Exercise | Could you quote, word for word, the part of the forum thread on Xavier initialization in TensorFlow below that opens with the words "This method is" and closes with "for each input."?

Document excerpt Block Start

Aleph7 Aleph7 - 7 months ago 923
Python Question

How to do Xavier initialization on TensorFlow

I'm porting my Caffe network over to TensorFlow but it doesn't seem to have xavier initialization. I'm using

truncated_normal
but this seems to be making it a lot harder to train.

Answer

A nice wrapper around tensorflow called prettytensor gives an implementation in the source code (copied directly from here):

def xavier_init(n_inputs, n_outputs, uniform=True):
  """Set the parameter initialization using the method described.
  This method is designed to keep the scale of the gradients roughly the same
  in all layers.
  Xavier Glorot and Yoshua Bengio (2010):
           Understanding the difficulty of training deep feedforward neural
           networks. International conference on artificial intelligence and
           statistics.
  Args:
    n_inputs: The number of input nodes into each output.
    n_outputs: The number of output nodes for each input.
    uniform: If true use a uniform distribution, otherwise use a normal.
  Returns:
    An initializer.
  """
  if uniform:
    # 6 was used in the paper.
    init_range = math.sqrt(6.0 / (n_inputs + n_outputs))
    return tf.random_uniform_initializer(-init_range, init_range)
  else:
    # 3 gives us approximately the same limits as above since this repicks
    # values greater than 2 standard deviations from the mean.
    stddev = math.sqrt(3.0 / (n_inputs + n_outputs))
    return tf.truncated_normal_initializer(stddev=stddev)

Document excerpt Block End
Information given Block Start

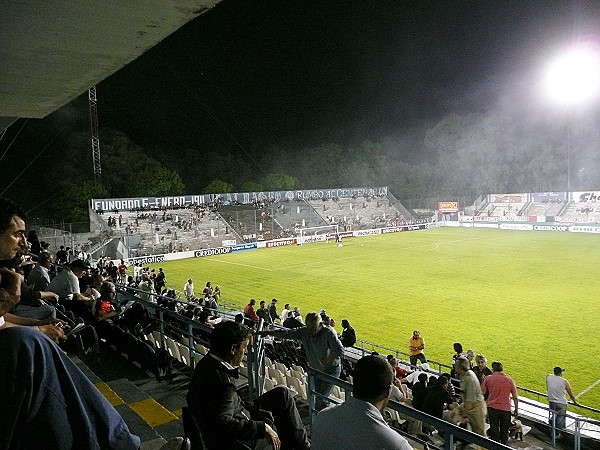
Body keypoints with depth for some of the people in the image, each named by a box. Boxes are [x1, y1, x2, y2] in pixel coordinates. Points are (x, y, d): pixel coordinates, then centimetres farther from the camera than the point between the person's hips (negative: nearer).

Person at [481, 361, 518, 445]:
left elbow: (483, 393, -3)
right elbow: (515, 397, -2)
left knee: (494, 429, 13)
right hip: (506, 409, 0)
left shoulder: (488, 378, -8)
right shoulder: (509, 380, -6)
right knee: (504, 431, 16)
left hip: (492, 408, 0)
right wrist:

Information given Block End

Exercise response |
This method is designed to keep the scale of the gradients roughly the same
  in all layers.
  Xavier Glorot and Yoshua Bengio (2010):
           Understanding the difficulty of training deep feedforward neural
           networks. International conference on artificial intelligence and
           statistics.
  Args:
    n_inputs: The number of input nodes into each output.
    n_outputs: The number of output nodes for each input.